Given the records below, pull every line with the word "طريق" into the answer.
━━━ RECORDS SUPPLIED
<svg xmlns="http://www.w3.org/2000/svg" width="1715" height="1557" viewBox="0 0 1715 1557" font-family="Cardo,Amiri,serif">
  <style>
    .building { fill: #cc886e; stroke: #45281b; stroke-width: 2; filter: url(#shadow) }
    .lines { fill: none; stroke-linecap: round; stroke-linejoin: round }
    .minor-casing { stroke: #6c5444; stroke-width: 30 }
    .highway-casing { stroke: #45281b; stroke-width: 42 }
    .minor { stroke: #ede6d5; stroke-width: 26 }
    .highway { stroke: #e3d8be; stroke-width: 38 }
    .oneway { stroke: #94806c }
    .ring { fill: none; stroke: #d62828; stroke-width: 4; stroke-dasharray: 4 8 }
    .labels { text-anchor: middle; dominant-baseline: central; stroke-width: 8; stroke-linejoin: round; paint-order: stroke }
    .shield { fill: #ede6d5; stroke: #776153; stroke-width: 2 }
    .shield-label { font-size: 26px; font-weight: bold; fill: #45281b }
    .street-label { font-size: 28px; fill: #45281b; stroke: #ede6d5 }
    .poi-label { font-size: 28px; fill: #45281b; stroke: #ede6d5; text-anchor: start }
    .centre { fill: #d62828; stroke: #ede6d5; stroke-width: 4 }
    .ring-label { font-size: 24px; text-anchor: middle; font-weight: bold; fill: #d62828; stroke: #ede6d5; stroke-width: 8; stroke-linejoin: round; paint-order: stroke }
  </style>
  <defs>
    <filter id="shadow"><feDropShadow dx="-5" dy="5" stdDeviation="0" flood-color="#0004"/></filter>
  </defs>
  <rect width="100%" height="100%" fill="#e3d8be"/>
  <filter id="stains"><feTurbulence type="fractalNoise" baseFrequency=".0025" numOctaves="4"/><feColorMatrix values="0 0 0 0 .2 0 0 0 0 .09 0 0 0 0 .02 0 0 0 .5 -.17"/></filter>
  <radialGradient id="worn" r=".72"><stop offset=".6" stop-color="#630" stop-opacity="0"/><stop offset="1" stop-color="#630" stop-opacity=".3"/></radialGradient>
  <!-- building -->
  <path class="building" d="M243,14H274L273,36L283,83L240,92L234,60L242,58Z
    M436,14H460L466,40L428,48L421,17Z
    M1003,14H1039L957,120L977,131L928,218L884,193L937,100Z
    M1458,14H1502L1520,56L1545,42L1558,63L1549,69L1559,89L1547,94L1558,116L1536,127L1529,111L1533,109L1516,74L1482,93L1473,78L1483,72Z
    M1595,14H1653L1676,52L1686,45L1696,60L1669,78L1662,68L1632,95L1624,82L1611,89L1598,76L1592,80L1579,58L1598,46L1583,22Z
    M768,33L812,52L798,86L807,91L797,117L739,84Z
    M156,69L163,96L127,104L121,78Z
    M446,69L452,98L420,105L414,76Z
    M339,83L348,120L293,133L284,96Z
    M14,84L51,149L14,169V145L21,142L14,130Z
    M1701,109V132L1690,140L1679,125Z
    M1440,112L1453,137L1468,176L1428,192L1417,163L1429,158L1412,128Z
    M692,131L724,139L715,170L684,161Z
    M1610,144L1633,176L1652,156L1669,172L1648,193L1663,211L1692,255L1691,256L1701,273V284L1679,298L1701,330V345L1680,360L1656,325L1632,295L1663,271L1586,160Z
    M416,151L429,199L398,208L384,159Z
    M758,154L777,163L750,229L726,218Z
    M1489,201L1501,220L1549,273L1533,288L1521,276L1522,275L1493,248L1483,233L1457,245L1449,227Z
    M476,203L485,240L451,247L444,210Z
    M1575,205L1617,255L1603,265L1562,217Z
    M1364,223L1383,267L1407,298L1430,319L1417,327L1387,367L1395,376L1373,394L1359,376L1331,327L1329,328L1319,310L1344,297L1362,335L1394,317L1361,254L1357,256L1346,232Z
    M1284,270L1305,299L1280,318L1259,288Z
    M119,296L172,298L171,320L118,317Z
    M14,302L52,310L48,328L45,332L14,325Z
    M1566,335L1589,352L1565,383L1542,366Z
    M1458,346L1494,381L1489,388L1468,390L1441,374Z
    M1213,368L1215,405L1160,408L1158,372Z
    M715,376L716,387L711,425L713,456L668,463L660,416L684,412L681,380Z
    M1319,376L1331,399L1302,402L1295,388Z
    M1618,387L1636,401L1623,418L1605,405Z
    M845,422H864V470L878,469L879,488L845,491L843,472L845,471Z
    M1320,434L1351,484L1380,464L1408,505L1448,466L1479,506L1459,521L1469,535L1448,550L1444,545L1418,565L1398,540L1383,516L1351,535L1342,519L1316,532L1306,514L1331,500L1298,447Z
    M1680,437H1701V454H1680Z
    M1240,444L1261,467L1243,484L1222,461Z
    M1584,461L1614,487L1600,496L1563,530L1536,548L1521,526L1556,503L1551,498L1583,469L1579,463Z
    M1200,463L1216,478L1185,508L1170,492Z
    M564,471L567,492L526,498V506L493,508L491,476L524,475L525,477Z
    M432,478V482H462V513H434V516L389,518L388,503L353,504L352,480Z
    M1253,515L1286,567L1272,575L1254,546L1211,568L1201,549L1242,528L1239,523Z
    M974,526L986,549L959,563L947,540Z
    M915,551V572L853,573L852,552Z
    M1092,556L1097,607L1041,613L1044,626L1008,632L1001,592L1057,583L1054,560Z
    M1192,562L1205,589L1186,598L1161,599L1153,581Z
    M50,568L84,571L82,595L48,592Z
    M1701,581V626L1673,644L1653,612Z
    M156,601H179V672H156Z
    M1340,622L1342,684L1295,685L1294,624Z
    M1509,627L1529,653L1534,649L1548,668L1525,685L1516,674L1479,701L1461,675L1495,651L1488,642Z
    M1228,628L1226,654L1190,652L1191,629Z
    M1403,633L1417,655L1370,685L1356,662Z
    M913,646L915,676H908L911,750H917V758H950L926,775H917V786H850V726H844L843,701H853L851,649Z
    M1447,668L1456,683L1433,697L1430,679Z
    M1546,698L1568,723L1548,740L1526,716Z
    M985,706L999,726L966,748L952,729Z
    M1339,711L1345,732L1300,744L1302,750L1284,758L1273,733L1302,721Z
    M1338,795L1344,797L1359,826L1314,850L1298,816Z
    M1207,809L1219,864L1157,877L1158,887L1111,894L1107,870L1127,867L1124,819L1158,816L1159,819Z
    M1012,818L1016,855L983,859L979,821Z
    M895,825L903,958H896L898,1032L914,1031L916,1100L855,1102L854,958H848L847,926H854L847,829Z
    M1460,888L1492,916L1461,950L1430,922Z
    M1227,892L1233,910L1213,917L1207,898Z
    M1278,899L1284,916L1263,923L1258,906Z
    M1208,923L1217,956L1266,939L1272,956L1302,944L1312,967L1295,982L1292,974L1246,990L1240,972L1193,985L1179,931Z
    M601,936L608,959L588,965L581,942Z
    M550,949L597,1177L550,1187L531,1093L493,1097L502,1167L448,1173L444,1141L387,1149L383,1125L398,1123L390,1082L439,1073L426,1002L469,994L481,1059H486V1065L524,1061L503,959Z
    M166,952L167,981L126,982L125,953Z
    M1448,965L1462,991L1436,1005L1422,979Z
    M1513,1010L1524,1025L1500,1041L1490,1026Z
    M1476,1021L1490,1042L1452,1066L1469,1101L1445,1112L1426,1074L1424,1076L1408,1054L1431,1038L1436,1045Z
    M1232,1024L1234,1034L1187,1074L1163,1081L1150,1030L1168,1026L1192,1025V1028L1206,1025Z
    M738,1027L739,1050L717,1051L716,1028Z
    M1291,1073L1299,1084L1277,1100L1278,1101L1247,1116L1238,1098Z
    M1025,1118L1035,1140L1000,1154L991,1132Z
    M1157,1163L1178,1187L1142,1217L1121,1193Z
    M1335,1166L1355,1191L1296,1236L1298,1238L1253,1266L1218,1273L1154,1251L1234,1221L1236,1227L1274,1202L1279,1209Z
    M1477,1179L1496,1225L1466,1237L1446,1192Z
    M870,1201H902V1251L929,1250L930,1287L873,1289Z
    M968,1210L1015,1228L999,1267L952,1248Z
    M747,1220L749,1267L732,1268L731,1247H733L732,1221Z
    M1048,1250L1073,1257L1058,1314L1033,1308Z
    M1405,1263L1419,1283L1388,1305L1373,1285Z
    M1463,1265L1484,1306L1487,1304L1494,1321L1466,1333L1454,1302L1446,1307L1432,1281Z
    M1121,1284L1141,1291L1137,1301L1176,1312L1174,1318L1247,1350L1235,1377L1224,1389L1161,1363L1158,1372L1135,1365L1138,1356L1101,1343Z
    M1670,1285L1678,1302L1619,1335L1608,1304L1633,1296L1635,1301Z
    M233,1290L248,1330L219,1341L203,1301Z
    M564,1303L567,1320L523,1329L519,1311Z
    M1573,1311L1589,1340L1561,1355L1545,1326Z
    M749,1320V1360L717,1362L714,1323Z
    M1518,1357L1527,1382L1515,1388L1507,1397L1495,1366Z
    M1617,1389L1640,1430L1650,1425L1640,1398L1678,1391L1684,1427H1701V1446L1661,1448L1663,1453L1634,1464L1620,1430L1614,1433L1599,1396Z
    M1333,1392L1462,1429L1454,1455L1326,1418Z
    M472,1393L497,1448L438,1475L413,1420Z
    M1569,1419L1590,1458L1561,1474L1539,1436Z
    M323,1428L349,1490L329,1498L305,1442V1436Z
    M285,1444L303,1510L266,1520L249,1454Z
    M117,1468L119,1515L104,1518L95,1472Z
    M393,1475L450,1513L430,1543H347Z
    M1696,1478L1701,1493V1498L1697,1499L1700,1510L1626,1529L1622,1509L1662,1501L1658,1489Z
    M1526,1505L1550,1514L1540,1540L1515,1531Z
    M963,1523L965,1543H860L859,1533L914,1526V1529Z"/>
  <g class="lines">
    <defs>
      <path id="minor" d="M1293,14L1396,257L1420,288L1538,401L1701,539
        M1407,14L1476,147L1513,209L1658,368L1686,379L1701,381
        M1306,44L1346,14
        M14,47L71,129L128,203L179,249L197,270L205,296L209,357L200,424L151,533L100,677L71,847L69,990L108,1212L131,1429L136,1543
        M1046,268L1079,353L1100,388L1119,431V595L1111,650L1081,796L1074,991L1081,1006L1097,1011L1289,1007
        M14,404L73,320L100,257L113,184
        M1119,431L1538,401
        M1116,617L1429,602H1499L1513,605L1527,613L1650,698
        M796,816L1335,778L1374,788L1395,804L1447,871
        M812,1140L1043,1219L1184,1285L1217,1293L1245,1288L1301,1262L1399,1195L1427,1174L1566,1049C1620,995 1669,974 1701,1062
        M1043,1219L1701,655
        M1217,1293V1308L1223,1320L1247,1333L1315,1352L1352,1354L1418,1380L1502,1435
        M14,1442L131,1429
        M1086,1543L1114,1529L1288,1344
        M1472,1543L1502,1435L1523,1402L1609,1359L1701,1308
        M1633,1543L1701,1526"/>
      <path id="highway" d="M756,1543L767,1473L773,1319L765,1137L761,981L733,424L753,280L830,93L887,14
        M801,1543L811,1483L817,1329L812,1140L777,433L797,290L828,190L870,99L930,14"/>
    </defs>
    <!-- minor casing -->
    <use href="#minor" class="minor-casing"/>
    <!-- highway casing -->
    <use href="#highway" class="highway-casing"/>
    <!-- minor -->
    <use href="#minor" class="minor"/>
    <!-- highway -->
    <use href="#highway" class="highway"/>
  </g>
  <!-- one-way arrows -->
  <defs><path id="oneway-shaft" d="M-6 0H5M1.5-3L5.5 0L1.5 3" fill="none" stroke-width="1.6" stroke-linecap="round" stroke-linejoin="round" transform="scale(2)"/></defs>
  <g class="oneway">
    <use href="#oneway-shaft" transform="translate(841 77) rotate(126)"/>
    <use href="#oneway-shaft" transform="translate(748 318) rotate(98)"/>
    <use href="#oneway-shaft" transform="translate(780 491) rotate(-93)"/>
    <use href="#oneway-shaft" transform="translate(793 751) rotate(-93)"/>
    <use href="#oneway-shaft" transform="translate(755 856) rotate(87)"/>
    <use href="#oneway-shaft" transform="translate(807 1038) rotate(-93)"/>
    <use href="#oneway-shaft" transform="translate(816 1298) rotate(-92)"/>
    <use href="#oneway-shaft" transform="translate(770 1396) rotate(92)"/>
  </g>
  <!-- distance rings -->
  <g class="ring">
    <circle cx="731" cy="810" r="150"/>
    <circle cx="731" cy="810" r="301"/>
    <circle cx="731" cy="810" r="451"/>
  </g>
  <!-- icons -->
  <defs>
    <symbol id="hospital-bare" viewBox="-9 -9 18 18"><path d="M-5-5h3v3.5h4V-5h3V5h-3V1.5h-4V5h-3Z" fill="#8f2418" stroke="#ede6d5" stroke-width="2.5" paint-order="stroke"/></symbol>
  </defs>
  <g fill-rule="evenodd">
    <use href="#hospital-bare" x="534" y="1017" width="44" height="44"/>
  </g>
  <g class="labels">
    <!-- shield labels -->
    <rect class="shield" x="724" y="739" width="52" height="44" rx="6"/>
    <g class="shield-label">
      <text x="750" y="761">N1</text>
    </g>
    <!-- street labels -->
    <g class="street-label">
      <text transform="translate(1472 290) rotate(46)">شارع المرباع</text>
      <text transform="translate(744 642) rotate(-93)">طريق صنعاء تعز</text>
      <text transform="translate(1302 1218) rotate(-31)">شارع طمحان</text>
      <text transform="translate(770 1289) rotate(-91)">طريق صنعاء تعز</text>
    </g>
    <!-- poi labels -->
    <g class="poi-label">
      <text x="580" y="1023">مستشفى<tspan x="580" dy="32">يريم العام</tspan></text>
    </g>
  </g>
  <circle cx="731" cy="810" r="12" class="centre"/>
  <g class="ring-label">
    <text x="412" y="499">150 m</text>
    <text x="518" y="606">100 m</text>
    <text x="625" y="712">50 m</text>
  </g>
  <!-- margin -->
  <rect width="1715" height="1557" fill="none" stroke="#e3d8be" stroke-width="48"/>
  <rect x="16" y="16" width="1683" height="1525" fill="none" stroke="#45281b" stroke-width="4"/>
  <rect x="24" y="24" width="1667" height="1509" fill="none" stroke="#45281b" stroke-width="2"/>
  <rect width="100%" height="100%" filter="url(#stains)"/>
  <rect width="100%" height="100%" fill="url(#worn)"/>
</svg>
━━━━━━
# YOUR SOLUTION
      <text transform="translate(744 642) rotate(-93)">طريق صنعاء تعز</text>
      <text transform="translate(770 1289) rotate(-91)">طريق صنعاء تعز</text>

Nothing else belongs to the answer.